Buna karşılık ,Barzani’nin Rusya ile zaman zaman "flört" etmesi Amerika’ya karşı bir gözdağı olarak da değerlendiriliyor.

Barzani’nin "PYD ile PKK aynıdır" sözlerini de ABD’ye karşı hafif bir şantaj şeklinde değerlendirmek de mümkün.

ABD Dışişleri Bakanlığı sözcüsü Mark Toner’in Barzani’nin PYD’ye ilişkin sözleri üzerine yöneltilen soruya verdiği yanıt da dikkat çekici:

"PKK’nın yabancı bir terör örgütü olduğu yönündeki politikamızın arkasındayız. Türk vatandaşlarına yönelik terör saldırılarını kınıyoruz. PYD ya da YPG ile, Suriye’de, IŞİD’e karşı savaşan ve kontrol ettiği bölgelerden çıkmaya zorlayan birçok grupla çalıştığımız gibi çalışıyoruz."

Amerikalı sözcünün bu açıklamasından sonra gözlerimizi Suriye’ye çevirdiğimiz zaman da Rusya’nın bu ülkeden asker çekme kararının pek de doğru olmadığını görüyoruz. Muhtemeldir ki, Suriye’deki varlıklarının, ekonomilerine fazla yük olan bir kısmını azaltmakla yetinmişlerdir.

SURİYEDEKİ RUS VARLIĞI VE PYD

Özellikle Türkiye’nin Suriye’ye bir kara harekatı yapmayacağının belli olması üzerine bu yolu seçtikleri de söylenebilir.

Geçen Eylül ayından beri Suriye’deki Rus operasyonları yöneten Korgeneral Aleksandır Dvorvikov, Moskova’da yayınlanan resmi "Rossiyskaya Gazeta"ya verdiği demeçte Suriye’deki Kürt gruplarının kendileri tarafından eğitildiklerini açıkladı.

Rus Generalin sözleri özetle şöyle:

"Komandolarımızın yanı sıra Suriye’ye gönderdiğimiz askeri danışmanlarımız Suriye ordu birliklerini ve Kuzeydeki Kürt gerillaları eğitti. Rusya’nın Lazkiye hava üssündeki ana karargâhıyla Şam ordu birlikleriyle ‘vatanperver’ Kürt gurupları arasında koordinasyon sağlandı. Askeri danışmanlarımız Kürt gerillalara nasıl savaşmaları gerektiğini öğretti.

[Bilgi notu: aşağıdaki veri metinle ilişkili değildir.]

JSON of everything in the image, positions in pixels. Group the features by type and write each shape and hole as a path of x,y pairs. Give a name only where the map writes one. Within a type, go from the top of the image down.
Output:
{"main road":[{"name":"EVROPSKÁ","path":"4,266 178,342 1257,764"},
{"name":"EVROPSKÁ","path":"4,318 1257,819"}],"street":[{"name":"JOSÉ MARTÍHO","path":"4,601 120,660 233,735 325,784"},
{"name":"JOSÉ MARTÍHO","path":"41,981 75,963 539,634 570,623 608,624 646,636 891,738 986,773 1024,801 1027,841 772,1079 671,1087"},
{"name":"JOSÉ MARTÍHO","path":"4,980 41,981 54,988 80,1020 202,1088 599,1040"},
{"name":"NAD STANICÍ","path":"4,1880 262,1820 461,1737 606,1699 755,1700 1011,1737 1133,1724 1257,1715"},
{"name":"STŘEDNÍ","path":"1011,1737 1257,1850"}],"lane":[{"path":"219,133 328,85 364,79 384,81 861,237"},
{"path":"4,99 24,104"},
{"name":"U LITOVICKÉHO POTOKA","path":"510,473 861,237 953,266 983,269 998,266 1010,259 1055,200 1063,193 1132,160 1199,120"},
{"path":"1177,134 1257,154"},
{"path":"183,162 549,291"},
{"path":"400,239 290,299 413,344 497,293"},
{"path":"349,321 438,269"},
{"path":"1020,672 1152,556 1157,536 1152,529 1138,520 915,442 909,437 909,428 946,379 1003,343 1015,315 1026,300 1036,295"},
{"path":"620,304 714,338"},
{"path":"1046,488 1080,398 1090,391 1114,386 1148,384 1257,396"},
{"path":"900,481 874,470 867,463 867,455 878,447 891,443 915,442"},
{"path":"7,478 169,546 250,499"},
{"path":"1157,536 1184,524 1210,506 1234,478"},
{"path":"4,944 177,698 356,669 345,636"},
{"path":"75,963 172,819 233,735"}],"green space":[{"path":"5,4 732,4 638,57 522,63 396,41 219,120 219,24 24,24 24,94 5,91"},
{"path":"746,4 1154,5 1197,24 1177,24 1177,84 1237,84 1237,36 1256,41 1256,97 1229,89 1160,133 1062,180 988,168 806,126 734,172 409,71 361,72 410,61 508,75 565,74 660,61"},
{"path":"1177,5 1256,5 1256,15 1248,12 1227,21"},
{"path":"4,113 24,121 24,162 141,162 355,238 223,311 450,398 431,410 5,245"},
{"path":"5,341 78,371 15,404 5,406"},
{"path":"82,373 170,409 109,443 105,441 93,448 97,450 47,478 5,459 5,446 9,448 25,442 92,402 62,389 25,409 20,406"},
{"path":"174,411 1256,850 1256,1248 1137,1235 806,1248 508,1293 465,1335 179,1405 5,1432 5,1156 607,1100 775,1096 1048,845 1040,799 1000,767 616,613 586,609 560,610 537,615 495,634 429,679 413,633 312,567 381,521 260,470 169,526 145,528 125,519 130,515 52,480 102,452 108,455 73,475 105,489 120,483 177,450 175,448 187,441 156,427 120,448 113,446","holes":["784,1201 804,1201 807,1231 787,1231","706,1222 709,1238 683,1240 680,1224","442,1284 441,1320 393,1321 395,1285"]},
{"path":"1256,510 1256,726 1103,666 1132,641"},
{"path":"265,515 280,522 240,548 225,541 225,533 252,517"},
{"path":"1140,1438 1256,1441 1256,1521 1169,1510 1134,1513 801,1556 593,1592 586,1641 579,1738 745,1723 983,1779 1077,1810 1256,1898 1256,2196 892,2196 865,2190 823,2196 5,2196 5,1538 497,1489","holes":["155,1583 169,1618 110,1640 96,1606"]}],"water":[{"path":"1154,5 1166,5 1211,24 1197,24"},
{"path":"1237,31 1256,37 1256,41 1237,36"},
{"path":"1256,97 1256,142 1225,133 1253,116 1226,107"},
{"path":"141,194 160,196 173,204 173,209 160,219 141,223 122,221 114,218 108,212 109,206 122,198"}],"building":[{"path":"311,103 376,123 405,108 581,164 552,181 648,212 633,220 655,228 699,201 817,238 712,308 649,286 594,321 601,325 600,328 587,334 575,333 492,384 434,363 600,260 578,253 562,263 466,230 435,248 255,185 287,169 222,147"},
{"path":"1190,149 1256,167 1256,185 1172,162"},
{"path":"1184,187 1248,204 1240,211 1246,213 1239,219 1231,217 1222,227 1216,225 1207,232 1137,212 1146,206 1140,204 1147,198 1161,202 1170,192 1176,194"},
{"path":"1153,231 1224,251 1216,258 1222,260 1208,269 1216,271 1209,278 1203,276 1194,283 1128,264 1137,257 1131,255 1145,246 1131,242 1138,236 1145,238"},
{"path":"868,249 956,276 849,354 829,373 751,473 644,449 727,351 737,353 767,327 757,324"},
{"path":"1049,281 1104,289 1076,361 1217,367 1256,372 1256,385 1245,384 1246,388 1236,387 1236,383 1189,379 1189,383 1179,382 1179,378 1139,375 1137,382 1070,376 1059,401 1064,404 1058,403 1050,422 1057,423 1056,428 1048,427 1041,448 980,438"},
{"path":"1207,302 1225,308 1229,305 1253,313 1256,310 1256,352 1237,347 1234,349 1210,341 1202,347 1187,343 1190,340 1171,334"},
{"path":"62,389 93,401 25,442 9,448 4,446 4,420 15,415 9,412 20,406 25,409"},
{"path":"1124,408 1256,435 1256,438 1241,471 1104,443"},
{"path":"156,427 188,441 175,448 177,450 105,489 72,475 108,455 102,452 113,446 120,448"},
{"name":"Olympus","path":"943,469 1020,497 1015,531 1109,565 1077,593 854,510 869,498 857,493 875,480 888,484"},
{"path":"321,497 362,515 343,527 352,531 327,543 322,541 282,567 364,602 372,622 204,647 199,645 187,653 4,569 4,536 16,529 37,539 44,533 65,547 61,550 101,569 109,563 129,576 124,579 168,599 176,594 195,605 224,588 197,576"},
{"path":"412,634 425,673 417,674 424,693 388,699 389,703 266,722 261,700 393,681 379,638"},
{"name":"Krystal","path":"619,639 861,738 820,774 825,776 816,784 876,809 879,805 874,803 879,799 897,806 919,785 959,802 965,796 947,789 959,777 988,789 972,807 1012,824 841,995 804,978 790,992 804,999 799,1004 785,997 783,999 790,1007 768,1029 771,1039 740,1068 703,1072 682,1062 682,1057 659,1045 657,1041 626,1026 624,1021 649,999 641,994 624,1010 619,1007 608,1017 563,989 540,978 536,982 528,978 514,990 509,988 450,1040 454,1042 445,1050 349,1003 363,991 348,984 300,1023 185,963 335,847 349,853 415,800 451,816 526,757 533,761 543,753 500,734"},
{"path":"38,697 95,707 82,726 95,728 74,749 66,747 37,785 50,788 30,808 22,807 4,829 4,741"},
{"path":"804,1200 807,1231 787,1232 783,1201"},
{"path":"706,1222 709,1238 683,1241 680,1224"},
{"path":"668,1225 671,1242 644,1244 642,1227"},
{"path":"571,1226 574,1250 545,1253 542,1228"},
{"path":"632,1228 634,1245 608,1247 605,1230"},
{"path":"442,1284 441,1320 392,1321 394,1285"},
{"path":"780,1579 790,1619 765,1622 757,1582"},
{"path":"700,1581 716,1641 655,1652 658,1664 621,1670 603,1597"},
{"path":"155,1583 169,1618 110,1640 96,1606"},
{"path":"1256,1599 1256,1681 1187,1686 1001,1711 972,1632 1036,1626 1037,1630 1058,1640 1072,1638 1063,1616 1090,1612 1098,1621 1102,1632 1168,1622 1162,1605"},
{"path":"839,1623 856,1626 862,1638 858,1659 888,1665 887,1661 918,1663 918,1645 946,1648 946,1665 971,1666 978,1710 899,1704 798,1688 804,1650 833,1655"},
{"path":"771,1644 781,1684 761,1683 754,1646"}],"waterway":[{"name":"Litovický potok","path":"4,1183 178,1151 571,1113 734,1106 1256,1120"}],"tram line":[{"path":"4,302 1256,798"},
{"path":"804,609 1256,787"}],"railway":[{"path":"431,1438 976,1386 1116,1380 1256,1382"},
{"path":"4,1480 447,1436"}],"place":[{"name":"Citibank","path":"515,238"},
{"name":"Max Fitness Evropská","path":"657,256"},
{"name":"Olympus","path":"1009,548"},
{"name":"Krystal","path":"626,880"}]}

Şam yönetimiyle Kürtler arasında belirli görüş ayrılıkları olmasına rağmen ortak düşmana karşı güç birliği yapmalarını sağladık."

Gelin şimdi çıkın işin içinden. Rusya’nın gerilla eğitimi verdiği ve "vatanperver" diye nitelediği YPG, Amerikalıların desteklediği ve de eğittiği Özgür Suriye Ordusu unsurlarını "düşman" olarak kabul edip vuruyor.

Buna karşılık, Pentagon’dan PYD’ye olan kızgınlığı dile getiren sesler yükselirken, Türkiye’nin şiddetli tepkisine rağmen ABD Dışişleri Bakanlığı PYD’yi hala "dost" olarak görmekte ısrar ediyor.

İşte Ortadoğu böyle bir bölge. Çıkarlar nedeniyle kimin eli kimin cebinde belli değil. Ama bütün bu ellerin Türkiye’nin ceplerini karıştırdıkları kesin!